**WORK REQUIRED**: Reproduce the material below line by line, beginning with its first line and ending with the line that contains "nose: (797, 269)"; leave out pictures.

**DATASET ENTRIES**:
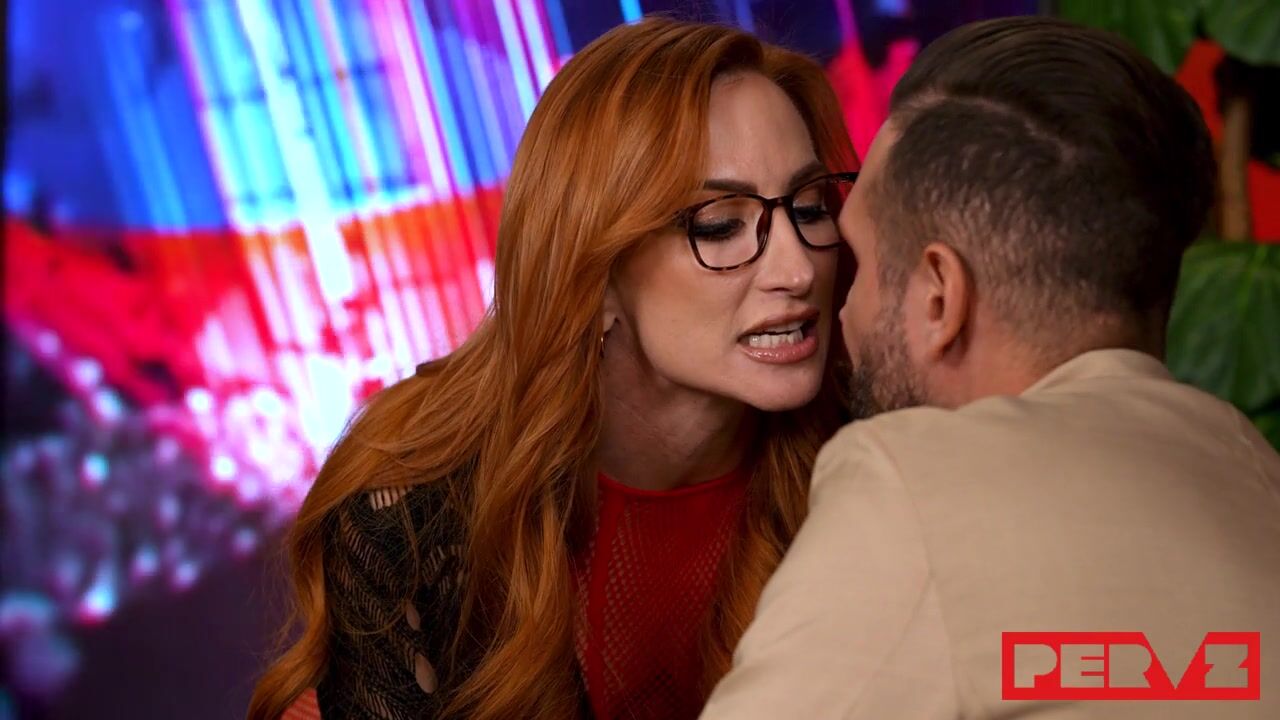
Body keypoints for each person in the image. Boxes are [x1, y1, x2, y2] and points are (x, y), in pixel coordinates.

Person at [248, 16, 860, 720]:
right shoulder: (413, 505)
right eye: (719, 224)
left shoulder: (869, 447)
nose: (797, 269)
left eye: (810, 208)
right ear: (595, 275)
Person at [699, 15, 1280, 720]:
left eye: (862, 264)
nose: (836, 306)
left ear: (941, 297)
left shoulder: (912, 486)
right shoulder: (1253, 465)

**ANSWER TO THE EXERCISE**:
Body keypoints for each person in the image. Boxes are [x1, y1, x2, y2] and points are (x, y), in pixel coordinates.

Person at [248, 16, 860, 720]:
right shoulder: (413, 505)
right eye: (719, 224)
left shoulder: (869, 447)
nose: (797, 269)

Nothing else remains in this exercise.